Oireachtas Joint and Select Committees
Tuesday, 23 June 2015
Joint Oireachtas Committee on Environment, Culture and the Gaeltacht
Electoral Commission in Ireland: Discussion (Resumed)
2:15 pm
Mr. Peter Tyndall:
I will respond to Deputy Stanley's point about the political nature of the process to be overseen by the commission. I take the view of having an independent appointment process so that if members are not ex officio, they would be appointed by some process that would be accountable to the Oireachtas rather than to an individual government of the day. It is inevitable that given the contested nature of some of the decisions that will be taken on issues like boundaries and so on, it clearly is better to find a way of ensuring people are appointed without any suggestion that their independence is tainted. I am sure anyone who took on the role would behave independently, but it is best to appoint such persons in a way that simply removes the possibility of the suggestion that they are other than independent.
On the question of the transfer of functions, I agree with the suggestions. The particular issue of concern to me is that the staff currently providing support to the electoral aspects of SIPO and also to the Referendum Commission are engaged also in the business of ethics. Separate ethics legislation is going through and it will be very important that in managing transition, the two processes are run in parallel to avoid them tripping over each other, so to speak, in practice. I re-emphasise the point made by Mr. McCarthy in his presentation on behalf of the referendum commission. On the business of promoting voter registration and promoting voter participation, I refer to a hugely successful exercise in the most recent referendum which was partly driven by the context of the referendum and partly driven - I hope - by the work of the commission.

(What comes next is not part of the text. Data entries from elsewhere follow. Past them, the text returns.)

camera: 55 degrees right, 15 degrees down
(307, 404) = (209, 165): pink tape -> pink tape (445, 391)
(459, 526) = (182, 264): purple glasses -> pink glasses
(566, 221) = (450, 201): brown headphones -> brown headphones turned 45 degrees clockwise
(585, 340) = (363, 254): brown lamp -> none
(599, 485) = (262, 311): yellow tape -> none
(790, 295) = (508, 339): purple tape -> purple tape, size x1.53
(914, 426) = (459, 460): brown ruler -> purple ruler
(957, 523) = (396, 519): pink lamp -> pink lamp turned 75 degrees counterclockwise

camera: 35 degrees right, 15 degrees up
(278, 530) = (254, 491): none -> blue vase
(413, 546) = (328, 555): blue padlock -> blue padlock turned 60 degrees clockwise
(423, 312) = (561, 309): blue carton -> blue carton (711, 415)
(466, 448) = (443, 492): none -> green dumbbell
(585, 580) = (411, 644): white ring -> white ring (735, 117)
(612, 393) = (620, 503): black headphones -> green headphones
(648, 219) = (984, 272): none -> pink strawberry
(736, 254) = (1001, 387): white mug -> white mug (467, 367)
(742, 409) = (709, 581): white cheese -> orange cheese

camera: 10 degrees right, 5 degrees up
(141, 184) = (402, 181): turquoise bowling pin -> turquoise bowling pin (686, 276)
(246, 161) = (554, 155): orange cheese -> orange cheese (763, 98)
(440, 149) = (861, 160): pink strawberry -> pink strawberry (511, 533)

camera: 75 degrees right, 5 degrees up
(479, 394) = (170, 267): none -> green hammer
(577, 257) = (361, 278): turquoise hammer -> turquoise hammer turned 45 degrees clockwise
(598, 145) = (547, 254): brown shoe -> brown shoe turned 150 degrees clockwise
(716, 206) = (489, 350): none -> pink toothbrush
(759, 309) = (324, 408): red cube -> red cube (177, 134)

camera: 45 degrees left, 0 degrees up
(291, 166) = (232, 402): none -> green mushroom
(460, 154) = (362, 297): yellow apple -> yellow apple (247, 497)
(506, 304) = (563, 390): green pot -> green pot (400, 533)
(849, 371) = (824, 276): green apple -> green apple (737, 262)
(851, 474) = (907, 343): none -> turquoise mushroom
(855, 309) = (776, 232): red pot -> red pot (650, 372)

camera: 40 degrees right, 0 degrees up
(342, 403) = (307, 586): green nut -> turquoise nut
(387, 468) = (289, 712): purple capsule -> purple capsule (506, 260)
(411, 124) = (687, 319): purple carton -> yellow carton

Having that work undertaken on an ongoing basis seems to be important. I agree that as well as the regulatory functions being an early part of the focus of any new body, I also see promotion of registration and promotion of participation being an early part, with some of the larger functions transferring as the new body became more mature.
That said, I would not want to see the process being over-extended because once the process of transition starts, the staff currently engaged in those tasks will be looking to their futures and I am sure that something that extended over many years would have a destabilising and perhaps demoralising effect. Therefore, it needs to be done in a phased way and over a set period, but not an over-extended one.